Fixed in 1cddacf8 by re-validating inside updateServerCapabilities while capabilitiesMu is held, immediately before removals/adds. That closes the split validate/register window for concurrent dynamic reloads because the second registrar now checks against any server that committed serverCapabilities after the earlier reloadServerCapabilities pass.
I also added TestUpdateServerCapabilitiesRevalidatesCapabilityCollisionsUnderLock for this path.
| ResourceTemplates: make(map[string]string), | ||
| } | ||
|
|
||
| for serverName, caps := range g.serverCapabilities { |
There was a problem hiding this comment.
This index is built from g.serverCapabilities, which is written only in updateServerCapabilities (L585) — after the validating lock in reloadServerCapabilities is released. That's what widens the race in the comment on L426: the tool collision check reads g.toolRegistrations, which reloadServerCapabilities updates inside its own lock (L434–446), so a concurrent tool reload sees pending tools. The prompt/resource/template tracking has no such in-lock update, so a concurrent reload validates against a serverCapabilities snapshot that is missing the other reload's pending capabilities.

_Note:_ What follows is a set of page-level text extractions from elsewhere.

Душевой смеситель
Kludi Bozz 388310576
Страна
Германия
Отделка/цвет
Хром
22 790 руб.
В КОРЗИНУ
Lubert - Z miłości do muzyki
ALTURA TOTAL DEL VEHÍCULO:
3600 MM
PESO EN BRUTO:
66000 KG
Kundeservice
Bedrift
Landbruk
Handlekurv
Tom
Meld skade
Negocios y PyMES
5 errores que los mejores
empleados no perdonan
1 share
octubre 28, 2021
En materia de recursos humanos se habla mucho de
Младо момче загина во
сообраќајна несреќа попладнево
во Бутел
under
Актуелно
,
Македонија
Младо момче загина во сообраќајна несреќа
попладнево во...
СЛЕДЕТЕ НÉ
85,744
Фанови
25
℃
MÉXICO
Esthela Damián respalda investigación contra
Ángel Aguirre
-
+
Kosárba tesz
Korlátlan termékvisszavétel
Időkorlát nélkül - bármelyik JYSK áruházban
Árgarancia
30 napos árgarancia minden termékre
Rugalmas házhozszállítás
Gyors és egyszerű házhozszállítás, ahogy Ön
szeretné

If you adopt the re-validate-in-updateServerCapabilities fix this becomes moot; otherwise consider recording the claim here (under this lock) so a concurrent validation observes it.
There was a problem hiding this comment.
Addressed by the same updateServerCapabilities revalidation in 1cddacf8. The earlier registeredCapabilityNameIndexes call is still useful for fast fail-before-claim behavior, but the decisive check now also runs at the registration boundary under the lock, after any competing reload has had a chance to update serverCapabilities.

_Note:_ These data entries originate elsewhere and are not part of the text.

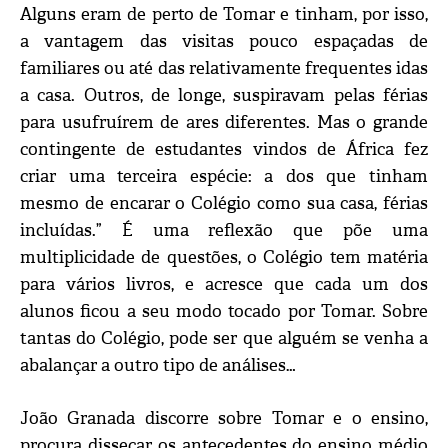
Alguns eram de perto de Tomar e tinham, por isso,
a vantagem das visitas pouco espaçadas de
familiares ou até das relativamente frequentes idas
a casa. Outros, de longe, suspiravam pelas férias
para usufruírem de ares diferentes. Mas o grande
contingente de estudantes vindos de África fez
criar uma terceira espécie: a dos que tinham
mesmo de encarar o Colégio como sua casa, férias
incluídas.” É uma reflexão que põe uma
multiplicidade de questões, o Colégio tem matéria
para vários livros, e acresce que cada um dos
alunos ficou a seu modo tocado por Tomar. Sobre
tantas do Colégio, pode ser que alguém se venha a
abalançar a outro tipo de análises…
João Granada discorre sobre Tomar e o ensino,
procura dissecar os antecedentes do ensino médio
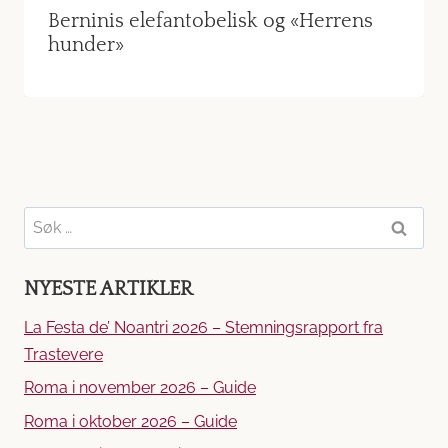
Berninis elefantobelisk og «Herrens
hunder»
Søk
etter:
NYESTE ARTIKLER
La Festa de’ Noantri 2026 – Stemningsrapport fra
Trastevere
Roma i november 2026 – Guide
Roma i oktober 2026 – Guide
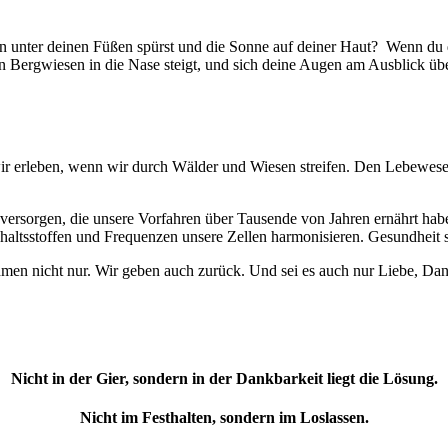
oden unter deinen Füßen spürst und die Sonne auf deiner Haut? Wenn
n Bergwiesen in die Nase steigt, und sich deine Augen am Ausblick ü
ir erleben, wenn wir durch Wälder und Wiesen streifen. Den Lebewes
 versorgen, die unsere Vorfahren über Tausende von Jahren ernährt hab
Inhaltsstoffen und Frequenzen unsere Zellen harmonisieren. Gesundhei
hmen nicht nur. Wir geben auch zurück. Und sei es auch nur Liebe, Da
Nicht in der Gier, sondern in der Dankbarkeit liegt die Lösung.
Nicht im Festhalten, sondern im Loslassen.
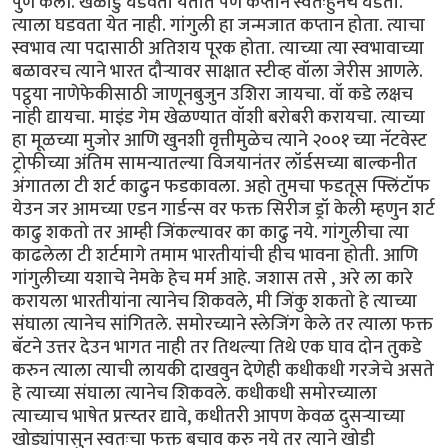
पुर्ण केली. खेळाडु घडवता येतात पण कप्तान स्वतःहुनच घडतो.
त्याला घडवता येत नाही. गांगुली हा जन्मजात कप्तान होता. त्याचा
स्वभाव त्या पदासाठी अतिशय पूरक होता. त्याच्या त्या स्वभावाच्या
बळावरच त्याने भारत दौर्‍यावर साक्षात स्टीव्ह वॉला जेरीस आणले.
पट्ठ्या नाणेफेकीसाठी जाणूनबुजुन उशिरा जायचा. वॉ कडे लक्षच
नाही द्यायचा. माइंड गेम खेळण्यात वॉशी बरोबरी करायचा. त्याच्या
हा मूळच्या मुजोर आणि खुनशी वृत्तीमुळेच त्याने २००१ च्या नॅटवेस्ट
ट्रोफीच्या अंतिम सामन्यातल्या विजयानंतर लॉर्डसच्या बाल्कनीत
अंगातला टी शर्ट काढुन फडकावला. अहो तुमचा फडतूस फ्लिंटॉफ
येउन जर आमच्या एडन गार्डन्स वर फक्त सिरीज ड्रॉ केली म्हणुन शर्ट
काढु शकतो तर आम्ही जिंकल्यावर का काढु नये. गांगुलीचा त्या
काढलेला टी शर्टमागे तमाम भारतीयांची हीच भावना होती. आणि
गांगुलीच्या यशाचे नेमके हेच मर्म आहे. जशास तसे , अरे ला कारे
करायला भारतीयांना त्यानेच शिकवले, मी जिंकु शकतो हे त्याच्या
संघाला त्यानेच सांगितले. समोरच्याने स्लेजिंग केले तर त्याला फक्त
बॅटने उत्तर देउन भागत नाही तर तिथल्या तिथे एक घाव दोन तुकडे
करुन त्याला त्याची लायकी दाखवुन देणेही कधीकधी गरजेचे असते
हे त्याच्या संघाला त्यानेच शिकवले. कधीकधी समोरच्याला
त्याच्याच भाषेत प्रत्त्य्तर द्यावे, कधीतरी आपण केवळ दुसर्‍याच्या
खोड्यांपासुन स्वतःचा फक्त बचाव करु नये तर त्याने खोडी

| seen := make(map[string]capabilityIdentityRegistration, len(registrations)) | ||
|
|
||
| for _, registration := range sortedCapabilityIdentityRegistrations(registrations) { | ||
| identifier := strings.TrimSpace(registration.identifier) |
There was a problem hiding this comment.
Low — the validator trims for comparison, but the SDK keys on the raw identifier.
identifier is the trimmed value, and it's used for the reserved / seen / existing lookups — but registration (AddPrompt/AddResource/…) uses the raw, untrimmed name as the SDK key. So the validator's notion of "equal" differs from the SDK's:
"x"and" x"are flagged as colliding even though the SDK treats them as distinct keys (false positive — rejects a valid config)." mcp-discover "is rejected as reserved although it wouldn't actually shadow the gateway'smcp-discover.
It errs toward rejecting, so it's not a security hole — but it should key on the exact value the SDK registers. Keep the empty-after-trim check as a defensive guard, but do the reserved/seen/existing comparisons on the raw registration.identifier (or trim consistently at registration time too).
There was a problem hiding this comment.
Fixed in 1cddacf8. The validator still rejects identifiers that are empty after trimming, but reserved/seen/existing lookups now use the raw registration.identifier, matching the key the SDK registers.
Added TestValidateExternalCapabilityNameCollisionsUsesRawIdentifiersForComparison to cover "summarize" vs " summarize " and " mcp-discover ".
Summary
mcp-discoverwhen dynamic tools are enabledBehavior note
Prompt policy filtering now also runs on the dynamic-reload path before prompt collision validation. Previously that path filtered tools only, so denied prompts could still remain in dynamic available capabilities.
Root cause
PR #513 protected exposed tool names, but the MCP SDK also replaces prompts, resources, and resource templates when the same prompt name, resource URI, or resource template URI template is registered. The gateway did not validate those identifiers, so later capabilities could shadow earlier registrations.
Validation
go test ./pkg/gatewaygo test ./pkg/gateway -run 'TestValidateExternalCapabilityNameCollisions|TestUpdateServerCapabilitiesRevalidatesCapabilityCollisionsUnderLock'go test ./...fails in existing integration areas in this local environment:TestIntegrationWithElicitationandTestIntegrationShortLivedContainerCloseshit MCP initialize EOFs, andTestIntegrationCallToolClickhousereports Dockerunknown flag: --gateway-arg.